Saturday 1 April 2017

From soft metal, Anatsui ‘Benchmarks’ prints


By Tajudeen Sowole

One of the very rare artists of his generation, whose works challenge the line drawn between modern and contemporary art, El Anatsui, 73, expands the scope of avant-garde into what could be his new period. It's an oeuvre expressed in prints, but also capable of giving additional identity to the revered Anatsui signature.
El Anatsui, from the Eclipse Suite, 2016. Intaglio print with collage and chine collé, 98.5 X 98.5 cm. Photo by Oak Taylor-Smith. Courtesy of October Gallery, London.
In the past one and half decades, Anatsui has been using his Nsukka, Enugu, Southeast Nigeria base to produce massive size works from soft metal of bottle tops, depicting native Ghanaian themes, particularly of textiles, among
others. Currently, he is taking the bottle tops of aluminium materials technique to a new texture of contemporary rendition, but via prints.

 Produced in collaboration with a Madrid, Spain-based Factum Arte Studio, the new body of prints opens as Benchmarks: New Prints from April 6 to May 13, 2017 at October Gallery, London, U.K.

From the artist's strength in observance comes the new materials inspired by the process of creating the alumnium sculptures over the past one decade. The wood surface from which Anatsui’s metal wall sculptures are worked on by his studio assistants, has gradually, unearthed what would later be a new kind of material. The wooden surfaces and off-cuts from bottle-tops as well as cassava graters tool, October Gallery explains, were moved to Factum Studio "to serve as the primary source materials for this new series of prints."

 Some of the prints, viewed via soft copies include two Untitled eclipse series, each in Intaglio print with collage. The process of creation is quite amazing: The work tools such as tabletops and wooden boards scanned at a very high resolution of 3-D, and said to have been "routed onto aluminium plates and then printed through an etching press."  

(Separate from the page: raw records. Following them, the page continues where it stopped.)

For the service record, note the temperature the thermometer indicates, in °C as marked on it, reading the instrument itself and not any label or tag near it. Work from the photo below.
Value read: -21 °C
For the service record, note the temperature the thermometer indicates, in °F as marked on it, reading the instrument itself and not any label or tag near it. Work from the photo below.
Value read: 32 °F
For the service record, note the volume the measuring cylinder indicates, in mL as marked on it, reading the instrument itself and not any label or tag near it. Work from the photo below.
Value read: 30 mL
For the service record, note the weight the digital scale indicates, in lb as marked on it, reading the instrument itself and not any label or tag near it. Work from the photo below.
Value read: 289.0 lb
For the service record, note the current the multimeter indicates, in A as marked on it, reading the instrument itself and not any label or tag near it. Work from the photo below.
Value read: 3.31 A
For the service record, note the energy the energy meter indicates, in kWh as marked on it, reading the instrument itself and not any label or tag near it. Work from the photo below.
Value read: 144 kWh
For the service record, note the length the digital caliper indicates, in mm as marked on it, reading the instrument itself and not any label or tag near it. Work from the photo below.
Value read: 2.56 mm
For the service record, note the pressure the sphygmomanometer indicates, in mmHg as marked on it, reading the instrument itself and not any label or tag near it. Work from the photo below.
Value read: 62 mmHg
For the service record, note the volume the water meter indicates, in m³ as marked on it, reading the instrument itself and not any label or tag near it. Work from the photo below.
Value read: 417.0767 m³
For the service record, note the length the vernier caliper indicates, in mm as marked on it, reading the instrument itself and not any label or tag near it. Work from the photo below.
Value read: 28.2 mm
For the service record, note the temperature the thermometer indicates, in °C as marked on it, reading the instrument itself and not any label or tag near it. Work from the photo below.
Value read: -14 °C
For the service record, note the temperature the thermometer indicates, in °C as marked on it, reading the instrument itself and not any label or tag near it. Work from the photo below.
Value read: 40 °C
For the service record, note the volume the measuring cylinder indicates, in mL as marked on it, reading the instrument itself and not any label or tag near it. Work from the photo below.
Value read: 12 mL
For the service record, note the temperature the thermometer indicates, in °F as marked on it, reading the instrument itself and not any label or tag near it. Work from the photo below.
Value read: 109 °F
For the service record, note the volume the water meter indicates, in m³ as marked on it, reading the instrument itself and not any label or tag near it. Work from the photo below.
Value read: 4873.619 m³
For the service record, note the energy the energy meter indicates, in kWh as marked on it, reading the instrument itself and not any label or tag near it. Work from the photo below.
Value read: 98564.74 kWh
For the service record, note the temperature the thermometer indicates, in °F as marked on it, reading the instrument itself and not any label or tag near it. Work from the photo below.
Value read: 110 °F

 Thematically, Benchnarks invites followers of Anatsui's work into the artist's world of dynamic process of creating art. Interestingly, the prints bring  the past into coalesce with today and articulates the future's contemporary texture.

  Excerpts from October Gallery curatorial note:

 "Though globally-renowned for his iconic hangings of aluminium bottle-tops, Anatsui’s artistic practice has always been rooted in the discovery of new media. Having graduated from Kwame Nkrumah University of Science and Technology in Kumasi, Ghana, the artist set about ‘forgetting everything (he) had been taught’ in the search for new modes of expression, and the materials needed to convey them. Following the imperative that an artist should work ‘with whatever his environment throws up’, Anatsui created a wide variety of novel sculptural forms with materials that range from tropical hardwoods to cassava graters, driftwood, obituary printing plates and aluminium bottle-tops.

 'His interest is in the physical history of the materials themselves, the stories they contain and the journeys that bring them into his hands. It was just such a remarkable journey that first led the artist to work with bottle-tops when he happened upon several bags of them lying discarded by a local liquor shop and found inscribed within a hidden history of trade in West Africa."